No more captcha

EDIT: 6/6/2014 – Due to this update, it might be necessary to clear your browser cache before trying to log into ProtonMail, otherwise the mailbox decryption step may fail.

Effective immediately, we have removed the captcha from the ProtonMail login systems. Frankly, it was not very effective at deterring brute force attacks and makes the login process more cumbersome.

We have implemented a far more effective password brute force protection system now which will shortly be complemented with 2 factor authentication.

We want to stress that this is NOT a substitute for using strong passwords. The best way to avoid  brute force attack is still to use a strong passphrase that has a good mix of upper/lowercase, numbers, and special characters (!@#$%^&* etc….).

About the Author

Proton Team

Proton was founded by scientists who met at CERN and had the idea that an internet where privacy is the default is essential to preserving freedom. Our team of developers, engineers, and designers from all over the world is working to provide you with secure ways to be in control of your online data.

Comments are closed.

29 comments on “No more captcha

  • this will not involve cell phone verifying because i dont have a cell phone to that if it is

    • Two factor authentication involves a number usually 6 digits sent to your cellphone for an added layer of security while logging in, but it’s use usually isn’t mandatory.

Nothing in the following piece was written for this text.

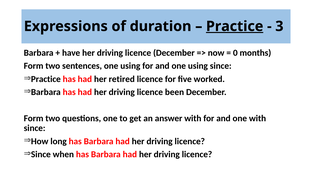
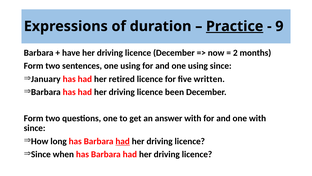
3: 3 -> 9
0: 0 -> 2
Practice at (46, 79): Practice -> January
worked: worked -> written
had at (123, 141) underline: none -> present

  • Hi, great idea to use 2 factor authentication.
    I would suggest also as 2 factor authentication option:
    waiting anxiously to receive my invitation to use the service.

  • cell phone verification would suck, imo it would seem counter-intuitive for a privacy/anonymity based service… :/

    • 2FA will be optional, and there will be a software option that does not require phone to work.

      • Of course. There’s various programs for smart phones that use 2FA. But there’s also a method for non-smart phone users like myself. The system sends a text message with a one time code that you enter. It means you need the phone on you, but that’s the key purpose of this kind of verification. Hackers need your user information and your phone to be able to get access. Without both, they fail.

        Another method, that I use as well, is through a program called KeePass, with a plugin called Keeotp, which allows for the creations of OTP codes that is used in 2FA. This does defeat the purpose of having a separate physical device for the verification, but it’s useful for those who want the extra security and don’t have a phone they can use. That or they always end up losing said phones often. The only upside is that they are storing the OTP generator in a Password Vault program, which can be secured with it’s own methods, but it only takes a keylogger and/or malware and/or security exploits to get access to the vault and everything inside.

  • Awesome advancements, can’t wait for my account to finally get opened up, a month after signup and I am still not activated. :(
    These devs have outdone themselves, great job!

  • Hi folks,

    Slightly off topic from the subject of captcha, but regarding images. When i open a mail in protonmail, the images are displayed automatically. Even on crappy old yahoo mail, you had the option to not display the images in the email.

    As you probably know, when an image is displayed in a mail, this can be used for tracking purposes etc. It would be great if at some point, there was an option in protonmail to have the choice of images/no images.

    Sorry for posting here, didnt know where to put it. Once again thanks for an amazing email service.


  • Me encuentro en espera de la invitación para comenzar a usar la dirección de correo protonmail que
    ya reservé, el mes pasado, quisiera saber aprox en cuanto tiempo podré disponer de ella, muchas
    gracias por su servicio !!!

    • Mis palabras han sido adulteradas por el sistema no sé si entiende ahora el sentido, quiero saber en cuanto tiempo podré usar protonmail, reservé el mes pasado, gracias.

  • Hi ,

    Sorry for the off topic message. I encountered several time the problem that my contacts that use Windows mail accounts ( @live, @outlook, @hotmail) get my mails redirect in the Spam folder. Is this a know issue ?

    Thanks for the great job !

    • Yes, Microsoft’s spam filter is not very intelligent and often incorrectly classifies emails. Please have the contacts mark the emails as not spam and eventually this problem should go away.

  • what is the longest number of characters that can be used for passwords or decrypt codes? Is it 256 by default? less? more?
    Best regards

    • I agree. Using proton because I didn’t want to give my email or phone number in the first place. Please find a better solution proton. I cannot open an account until you do.

  • Hello

    In the sign-up process it states
    “We do not permanently save your email or phone number, it is deleted after verification.”

    I was curious why I get a message saying
    “Email address or phone number already used”?
    How does the system know the email/phone number has never been used? Or is it a semantics thing where you store the emails and phone numbers that get used and if the correct code is not supplied then they email/phone number never gets deleted?

  • Git gud instead of compromising privacy anyone using proton doesn’t give 2 shits what yahoo or gmail thinks

  • Why did Proton Mail use Google’s captcha in the first place? I subscribed to the paid service the same day Proton Mail began providing my info to google. You have lost all credibility and I will most likely stop paying in the near future.